By Mike Spector, David Shepardson, Allison Lampert and Chris Prentice
NEW YORK/WASHINGTON (Reuters) -Boeing has reached a tentative nonprosecution agreement with the U.S. Department of Justice in a fraud case stemming from two fatal 737 MAX plane crashes that killed 346 people, people familiar with the matter said.
The agreement would forestall a June 23 trial date the planemaker faces on a charge it misled U.S. regulators about a crucial flight control system on the 737 MAX, its strongest-selling jet.
The agreement would allow Boeing to avoid being branded a convicted felon and be a blow to families who lost relatives in the crashes and had pressed prosecutors to take the U.S. planemaker to trial.
A felony conviction also could have threatened Boeing’s ability to secure lucrative government contracts with the likes of the U.S. Defense Department and NASA, although it could have sought waivers.
Boeing had no immediate comment while the DOJ declined to comment.
Boeing in July had agreed to plead guilty to a criminal fraud conspiracy charge after the two fatal 737 MAX crashes in Indonesia and Ethiopia spanning 2018 and 2019, and to pay a fine of up to $487.2 million.
But Boeing has no longer agreed to plead guilty in the case, prosecutors told family members of crash victims during a Friday meeting, the sources said. The company’s posture changed after a judge rejected a previous plea agreement in December, prosecutors told the family members.
DOJ officials are still weighing whether to proceed with a nonprosecution agreement or take Boeing to trial, a DOJ official said during the meeting.

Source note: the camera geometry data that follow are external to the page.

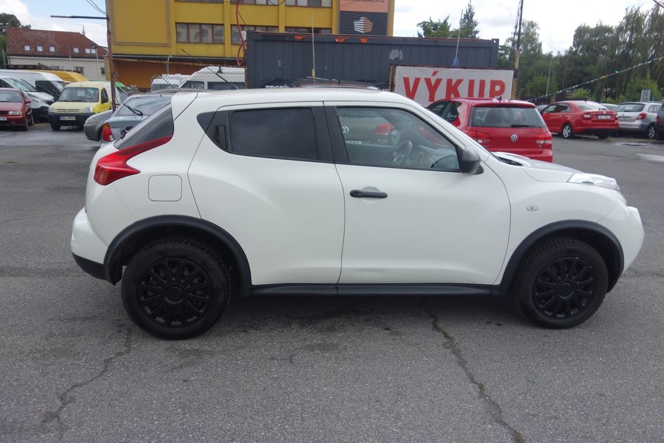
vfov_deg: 46.4
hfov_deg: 65.5
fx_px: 516
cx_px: 332
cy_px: 222
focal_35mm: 28
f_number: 2.2
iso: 125
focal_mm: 10.4
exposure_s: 1/1600
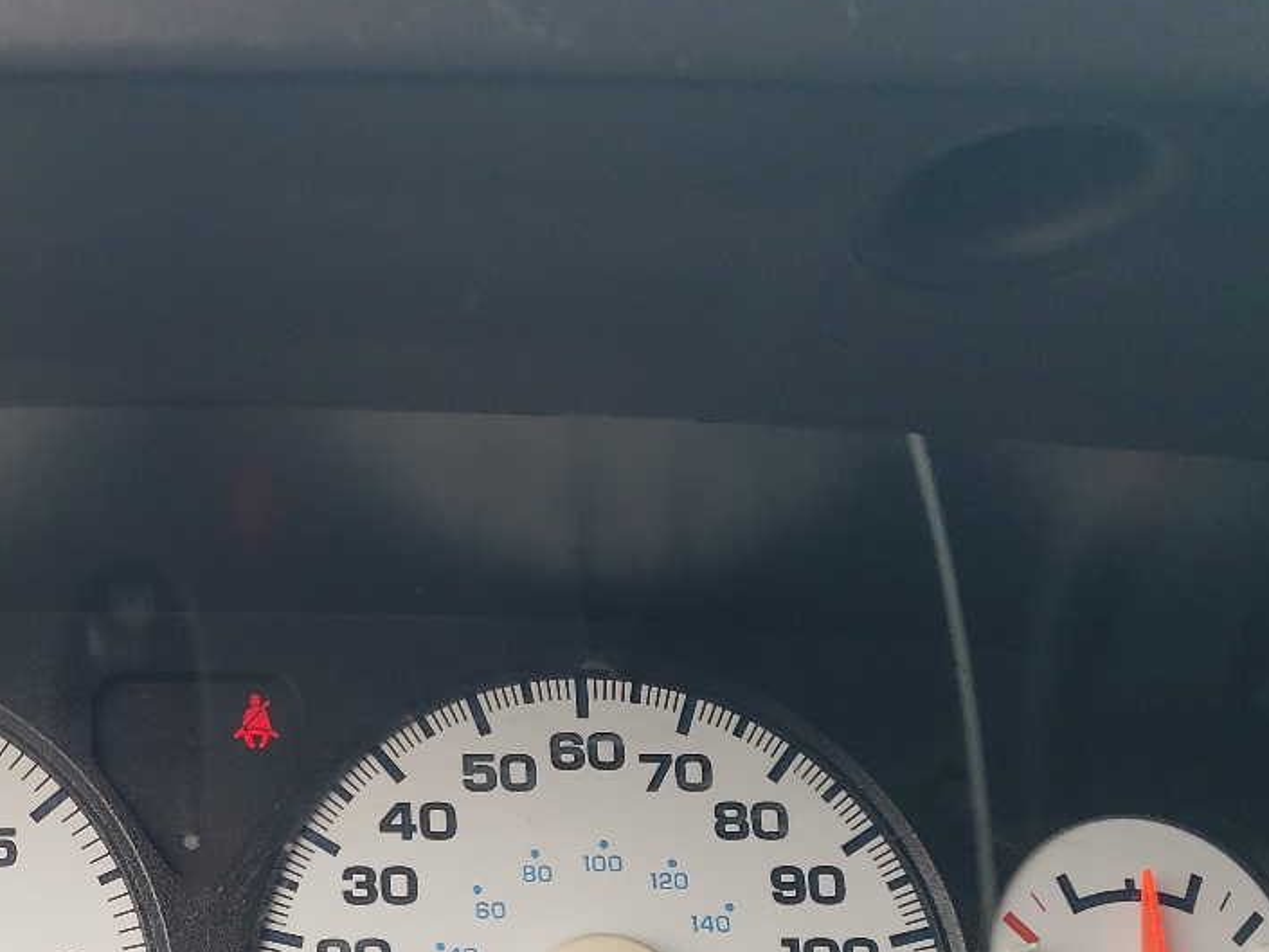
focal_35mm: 59
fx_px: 2163
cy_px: 857
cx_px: 99
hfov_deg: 31.0
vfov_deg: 24.1
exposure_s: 1/244
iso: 50
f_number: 1.5
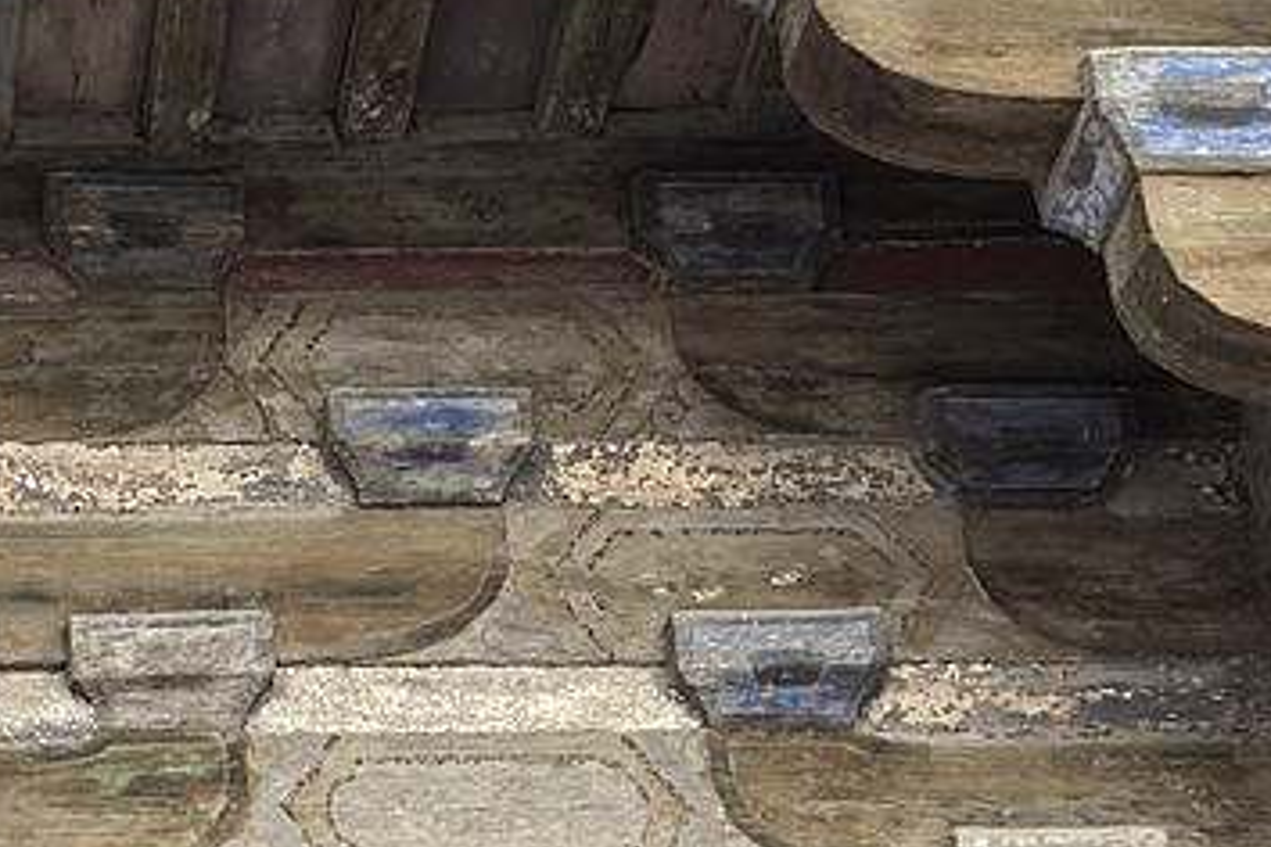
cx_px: -158
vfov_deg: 10.6
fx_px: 4483
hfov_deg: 15.7
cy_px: 980
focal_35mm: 127
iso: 50
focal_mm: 6.98
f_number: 2
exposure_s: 1/185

No final decision has been made, and Boeing and DOJ officials have not yet exchanged papers to negotiate final details of any nonprosecution agreement, the official told family members.
Nevertheless, Boeing has become emboldened to litigate the case since a judge tossed the previous plea deal and the DOJ has concluded there is “meaningful downside risk” to proceeding with a trial, a prosecutor said during Friday’s meeting.

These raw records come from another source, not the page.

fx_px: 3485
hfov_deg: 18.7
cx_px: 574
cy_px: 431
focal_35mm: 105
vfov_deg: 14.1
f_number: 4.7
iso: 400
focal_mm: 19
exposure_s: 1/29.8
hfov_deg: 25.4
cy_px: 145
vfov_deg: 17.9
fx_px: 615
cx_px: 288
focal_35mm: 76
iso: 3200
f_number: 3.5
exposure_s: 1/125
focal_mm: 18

U.S. District Judge Reed O’Connor’s decision to reject Boeing’s previous plea agreement prolonged the case into the incoming Trump administration, which has overhauled the Justice Department. Boeing agreed to the initial plea deal during the final months of the Biden administration.
Paul Cassell, a lawyer for the families, said in a statement the government was intent on dropping the prosecution, saying “they conveyed their preconceived idea that Boeing should be allowed to escape any real consequences for its deadly lies.”
Another lawyer representing family members who attended the meeting, Erin Applebaum, said the DOJ’s “scripted presentation made it clear that the outcome has already been decided.”
The Justice Department said that Boeing would be asked to pay an additional $444.5 million into a crash victims’ fund that would be divided evenly per crash victim, lawyers for the families said, on top of $500 million Boeing paid in 2021.
Nadia Milleron, who lost her daughter in one of the Boeing plane crashes in 2019, told Reuters she questioned how the DOJ, and Attorney General Pam Bondi, could justify cutting a deal with a repeat offender.
In December, Judge O’Connor in Texas rejected Boeing’s previous plea agreement in the case, faulting a diversity and inclusion provision in the deal related to the selection of an independent monitor. He had also said in 2023 that “Boeing’s crime may properly be considered the deadliest corporate crime in U.S. history.”
Boeing has faced enhanced scrutiny from the Federal Aviation Administration since January 2024, when a new MAX 9 missing four key bolts suffered a mid-air emergency losing a door plug. The FAA has capped production at 38 planes per month.
On Wednesday, Boeing CEO Kelly Ortberg appeared with President Donald Trump in Qatar to announce the planemaker had landed its biggest deal for widebody airplanes when state carrier Qatar Airways placed firm orders for 160 jetliners during Trump’s visit to the Gulf Arab country.
The current discussions stem from a series of DOJ decisions spanning presidential administrations.
DOJ officials last year found Boeing had violated a 2021 agreement, reached during the Trump administration’s final days, that had shielded the planemaker from prosecution.
That conclusion followed the January 2024 in-flight emergency during an Alaska Airlines’ flight. As a result, DOJ officials decided to reopen the older fatal crashes case and negotiate a plea agreement with Boeing.